● Work instructions
Write out every record below exactly as it appears, omitting the pictures.

──────

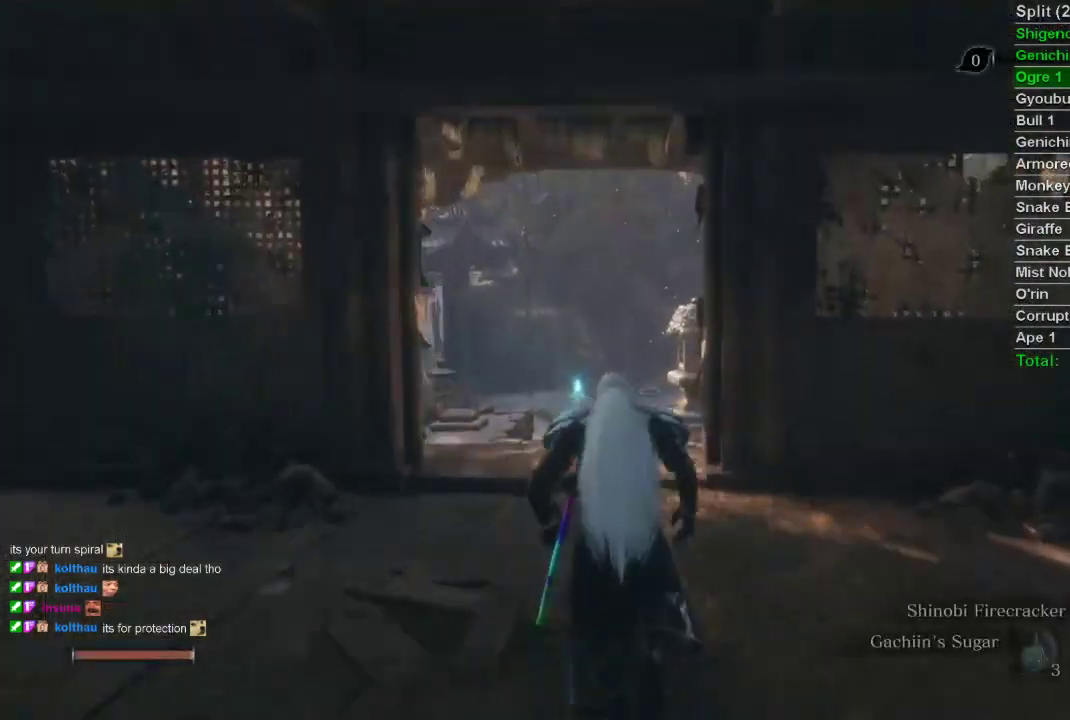
{"buttons": [], "left_stick": "up", "right_stick": "center", "events": [[100, "right_stick", "up"], [317, "right_stick", "center"]]}
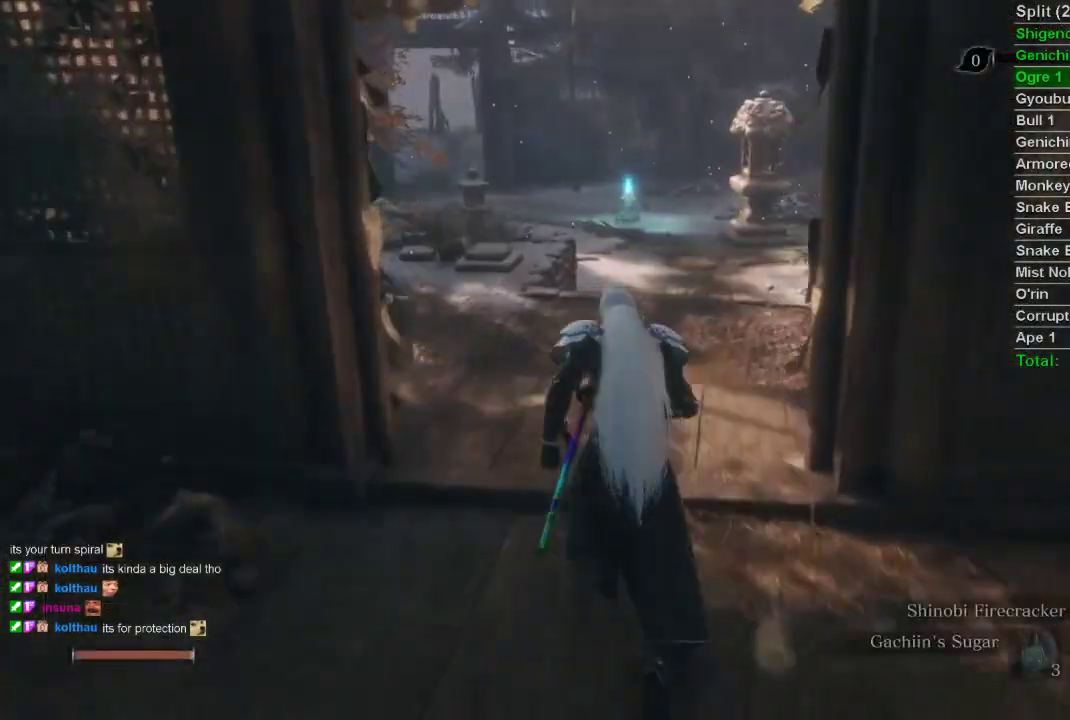
{"buttons": [], "left_stick": "up", "right_stick": "center", "events": []}
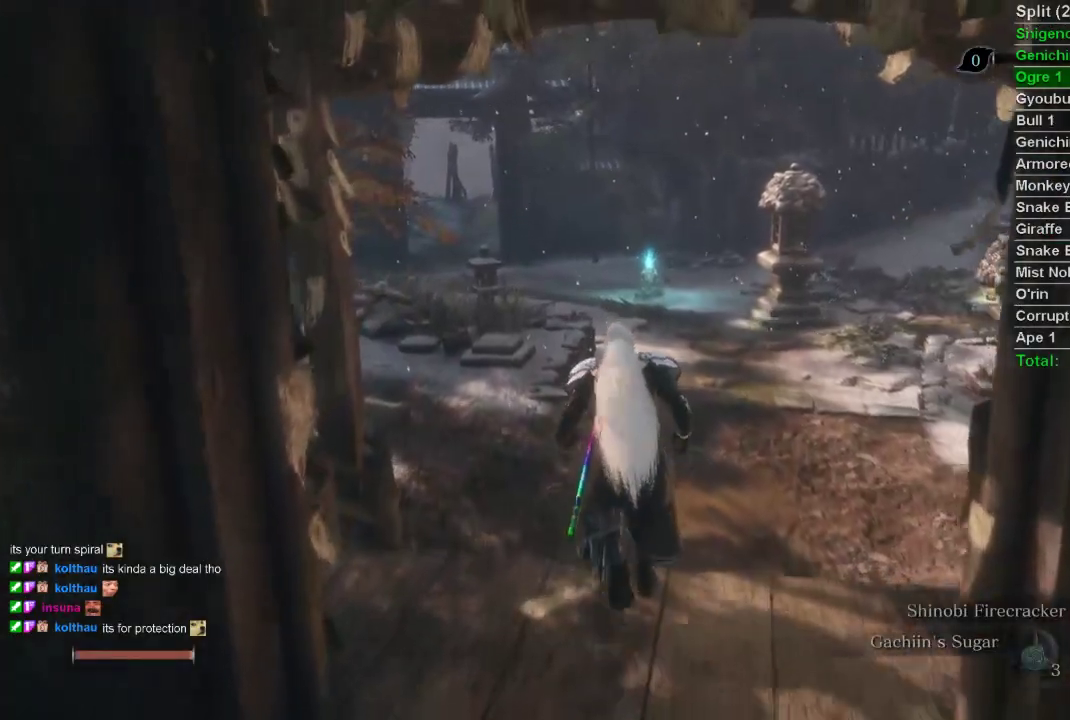
{"buttons": [], "left_stick": "up", "right_stick": "center", "events": []}
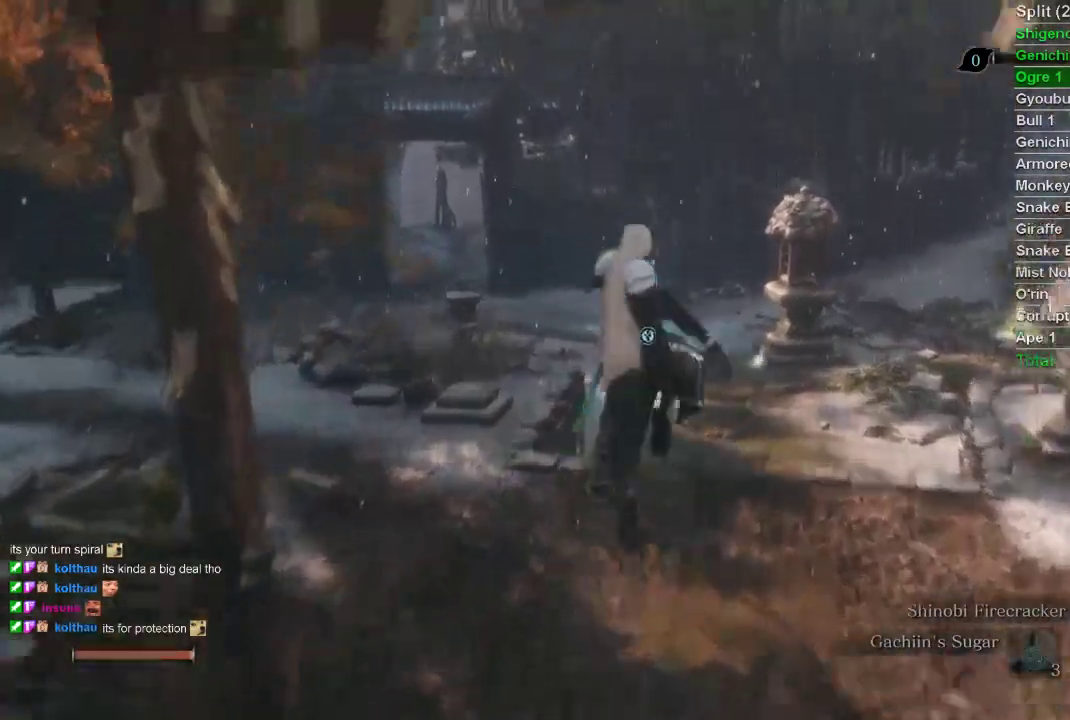
{"buttons": ["SQUARE"], "left_stick": "up", "right_stick": "center", "events": [[267, "SQUARE", "down"]]}
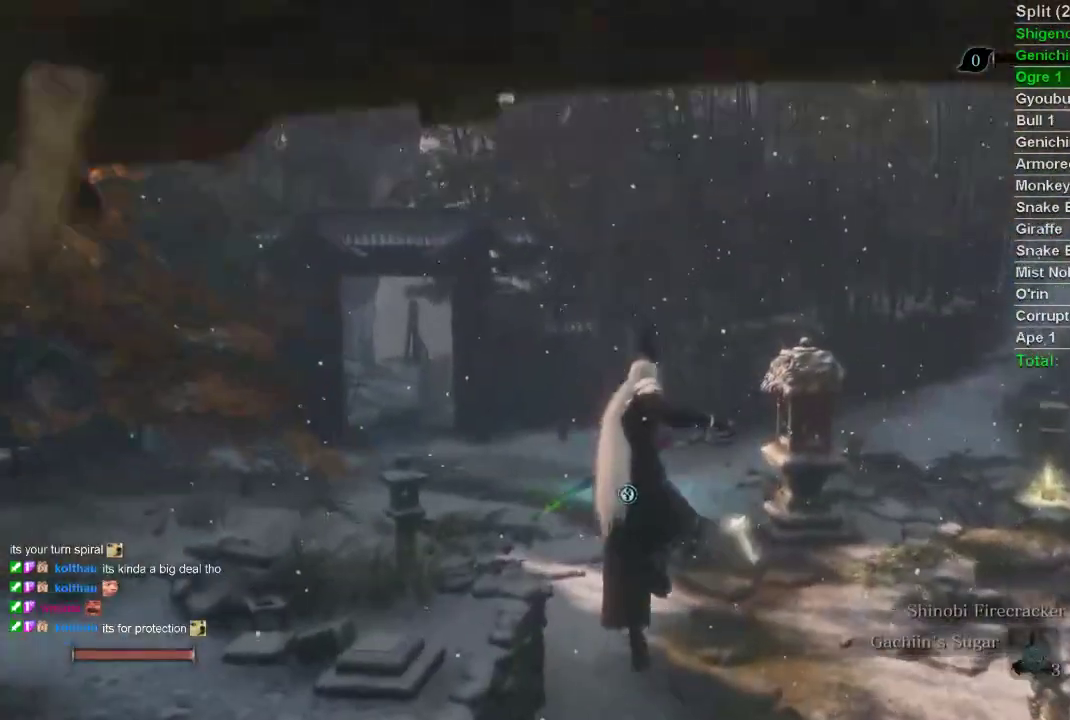
{"buttons": [], "left_stick": "up", "right_stick": "center", "events": [[150, "SQUARE", "up"]]}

──────

● Completed task
{"buttons": [], "left_stick": "up", "right_stick": "center", "events": [[100, "right_stick", "up"], [317, "right_stick", "center"]]}
{"buttons": [], "left_stick": "up", "right_stick": "center", "events": []}
{"buttons": [], "left_stick": "up", "right_stick": "center", "events": []}
{"buttons": ["SQUARE"], "left_stick": "up", "right_stick": "center", "events": [[267, "SQUARE", "down"]]}
{"buttons": [], "left_stick": "up", "right_stick": "center", "events": [[150, "SQUARE", "up"]]}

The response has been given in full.